'Robin Hood,' the First Tea Partier? So Says NYT's Politics-Obsessed Critic A. O. Scott

May 14th, 2010 10:22 AM

New York Times movie critic (and Michael Moore fan) A. O. Scott is obsessed with the right-leaning politics and anti-French attitudes he glimpses in the new "Robin Hood" movie, starring Russell Crowe. His Arts section review is titled "Rob the Rich? Give to the Poor? Oh, Puh-leeze!"

You may have heard that Robin Hood stole from the rich and gave to the poor, but that was just liberal media propaganda. This Robin is no socialist bandit practicing freelance wealth redistribution, but rather a manly libertarian rebel striking out against high taxes and a big government scheme to trample the ancient liberties of property owners and provincial nobles. Don't tread on him!

So is "Robin Hood" one big medieval tea party?
Kind of, though that description makes the movie sound both more fun and more provocative than it actually is. The film's politics, in any case, are more implicit than overt, so that the filmmakers can plausibly deny any particular topical agenda.
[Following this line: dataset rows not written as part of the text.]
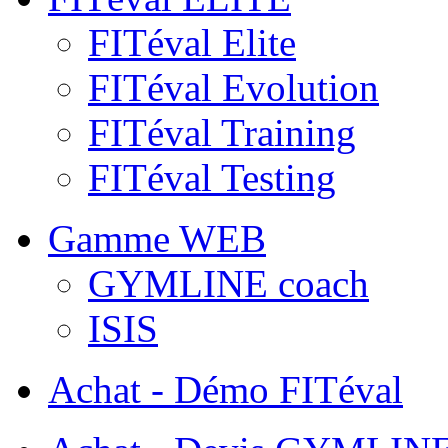
FITéval Elite
FITéval Evolution
FITéval Training
FITéval Testing
Gamme WEB
GYMLINE coach
ISIS
Achat - Démo FITéval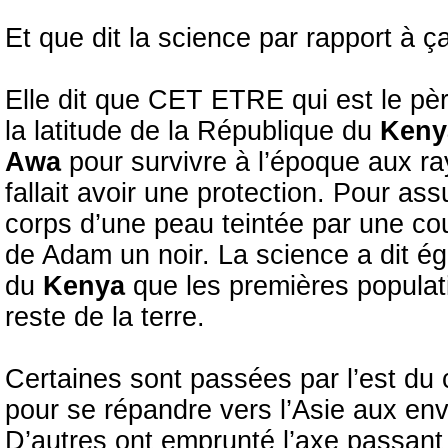
Et que dit la science par rapport à ç
Elle dit que CET ETRE qui est le pè
la latitude de la République du
Ken
Awa
pour survivre à l’époque aux rayo
fallait avoir une protection. Pour ass
corps d’une peau teintée par une cou
de Adam un noir. La science a dit ég
du
Kenya
que les premières populati
reste de la terre.
Certaines sont passées par l’est du 
pour se répandre vers l’Asie aux en
D’autres ont emprunté l’axe passant p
Which is fair enough: the fight of ragged warriors against sniveling and sadistic tyrants appeals across tastes and ideologies. In our own minds, at least at the movies, we are all embattled underdogs standing up for our rights against a bunch of overprivileged jerks who won't leave us alone.

Scott, always quick to sniff out political themes in unlikely places (he found references to imperialism and the Vietnam War in the science-fiction thriller "Aliens") continues his odd defense of all things French:

The anti-French animus of "Robin Hood" is amusingly over the top -- the French monarch is first glimpsed slurping oysters -- but also perhaps a little anachronistic, belonging less to 1200 than to 2003, the height of the Freedom Fries era. But somebody has to be the villain, and "Robin Hood" has a pretty good one in Godfrey (Mark Strong), a two-faced courtier whose diabolical scheme is to foment civil war between John and the northern nobles so that the French can conquer England all over again, just as they did in 1066.

Scott labors under the impression that the thousand-year animus between Britain and France was invented in 2003 by Bush to enable the British-U.S. alliance for the Iraq War. From his July 18, 2003 review of Rowan Atkinson's comedy "Johnny English." (The Iraq War launched in March 2003.)

Inevitably, someone will raise the issue of geopolitical relevance. (Don't you hate that?) Here is a movie set in England and opening all over America on the Friday after Bastille Day, in which the villains are French. A stirring tribute to Anglophone solidarity in the face of Gallic treachery, or yet another arrogant slander against La Belle France?